*REQUIRED ACTION A*
Rewrite the records from the line containing "Lembah Jurang" down to the end of the records, replacing "Admin" with "Redaksi" and leaving everything else unchanged; omit the pictures.

*READING TEXT*
######

But there you have America in a nutshell. If I just say something long enough and loud enough I win.
Used to be our favorite acts were part of the solution, not part of the problem. But that was back before they were all emulating Silicon Valley titans and their main goal was to get enough money to get away from their fans.
Meanwhile, at least Apple got the message:
“Apple Lets You Preserve Your Musical Taste With A U2 Album Removal Tool”
Make a mistake and correct it, don’t double down and say it’s the user’s fault.
Then again, tech is about improvement, tweaking while you go along. U2 is about making a full-length album in an era where no one has time to listen and trumpeting they’re getting paid, as if they didn’t have a rich enough deal with Live Nation and weren’t rolling in dough.
Come on, is that the big issue here? That no one will pay for art?
The truth is they are, via both YouTube and Spotify and its clones. And with the Internet, distribution is cheaper and there are more ways to reach people and monetize. Because in every revolution something is gained and something is lost, but what’s gained is more important. Like my ability to speak back to the machine.
And don’t tell me you love U2, I could give a flying…
Every band has fans, but does that give us them the right to demand our attention, to invade our devices? When President Obama speaks is it illegal to tune out? Does he push his words to our devices,?
HELL NO!

######

*TASK MATERIAL*
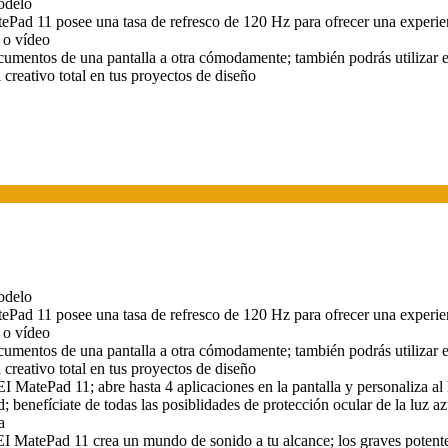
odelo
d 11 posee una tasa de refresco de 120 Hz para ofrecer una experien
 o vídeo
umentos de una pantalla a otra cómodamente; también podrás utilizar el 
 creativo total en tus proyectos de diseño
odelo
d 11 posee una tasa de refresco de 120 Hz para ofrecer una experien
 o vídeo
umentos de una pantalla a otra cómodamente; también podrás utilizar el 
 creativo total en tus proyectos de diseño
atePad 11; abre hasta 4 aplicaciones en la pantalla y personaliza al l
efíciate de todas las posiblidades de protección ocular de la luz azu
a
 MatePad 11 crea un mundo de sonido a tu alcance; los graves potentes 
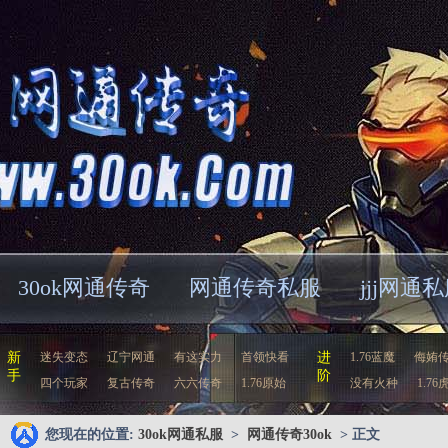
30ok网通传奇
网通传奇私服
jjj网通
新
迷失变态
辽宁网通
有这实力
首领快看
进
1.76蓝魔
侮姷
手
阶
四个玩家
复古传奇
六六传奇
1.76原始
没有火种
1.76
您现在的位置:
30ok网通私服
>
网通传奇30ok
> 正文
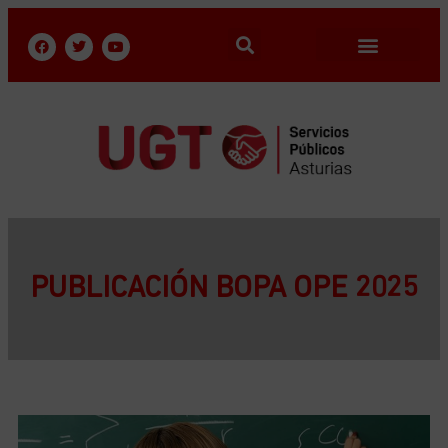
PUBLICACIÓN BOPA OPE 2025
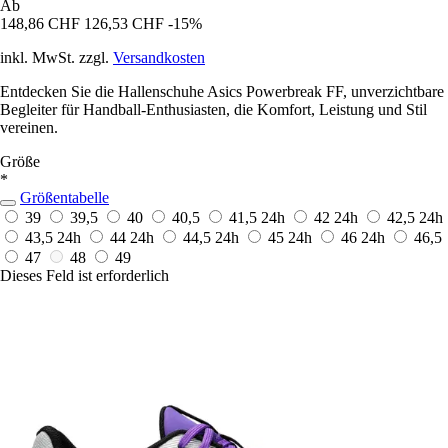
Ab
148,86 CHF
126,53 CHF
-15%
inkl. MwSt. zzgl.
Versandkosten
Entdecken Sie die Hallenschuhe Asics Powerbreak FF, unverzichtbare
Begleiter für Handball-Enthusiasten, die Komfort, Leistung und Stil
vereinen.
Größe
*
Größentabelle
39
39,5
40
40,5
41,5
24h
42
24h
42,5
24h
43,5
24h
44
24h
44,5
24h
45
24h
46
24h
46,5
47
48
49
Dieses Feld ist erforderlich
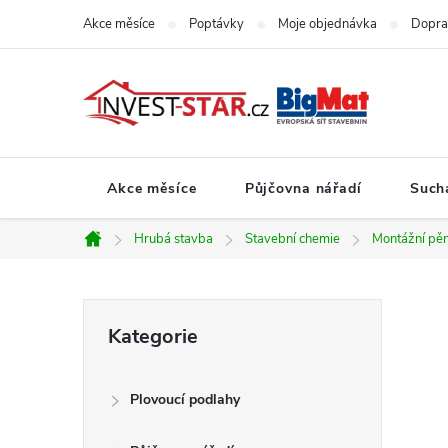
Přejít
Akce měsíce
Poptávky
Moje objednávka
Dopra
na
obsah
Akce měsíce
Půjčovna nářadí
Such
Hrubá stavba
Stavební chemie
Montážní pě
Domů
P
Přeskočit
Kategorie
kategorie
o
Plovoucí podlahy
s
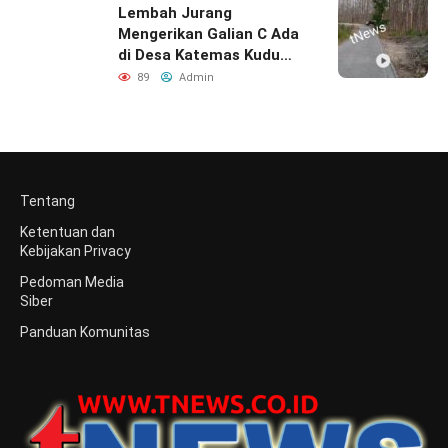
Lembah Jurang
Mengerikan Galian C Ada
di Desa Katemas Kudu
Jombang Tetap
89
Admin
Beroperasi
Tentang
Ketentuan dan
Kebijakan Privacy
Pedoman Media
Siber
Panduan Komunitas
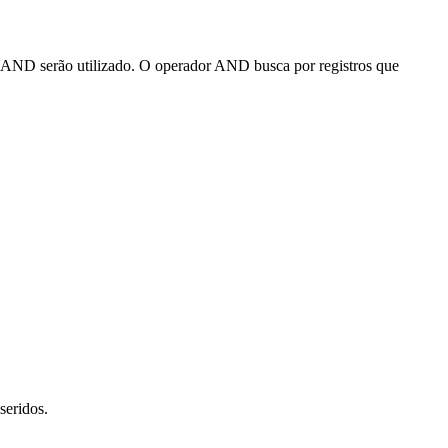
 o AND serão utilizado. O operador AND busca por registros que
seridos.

######

*REQUIRED ACTION B*
From the commentary on U2 and Apple, print everything from "Meanwhile, at least" down to "rolling in dough.".

*ANSWER SECTION A*
Lembah Jurang
Mengerikan Galian C Ada
di Desa Katemas Kudu
Jombang Tetap
89
Redaksi
Beroperasi
Tentang
Ketentuan dan
Kebijakan Privacy
Pedoman Media
Siber
Panduan Komunitas
 o AND serão utilizado. O operador AND busca por registros que
seridos.

*ANSWER SECTION B*
Meanwhile, at least Apple got the message:
“Apple Lets You Preserve Your Musical Taste With A U2 Album Removal Tool”
Make a mistake and correct it, don’t double down and say it’s the user’s fault.
Then again, tech is about improvement, tweaking while you go along. U2 is about making a full-length album in an era where no one has time to listen and trumpeting they’re getting paid, as if they didn’t have a rich enough deal with Live Nation and weren’t rolling in dough.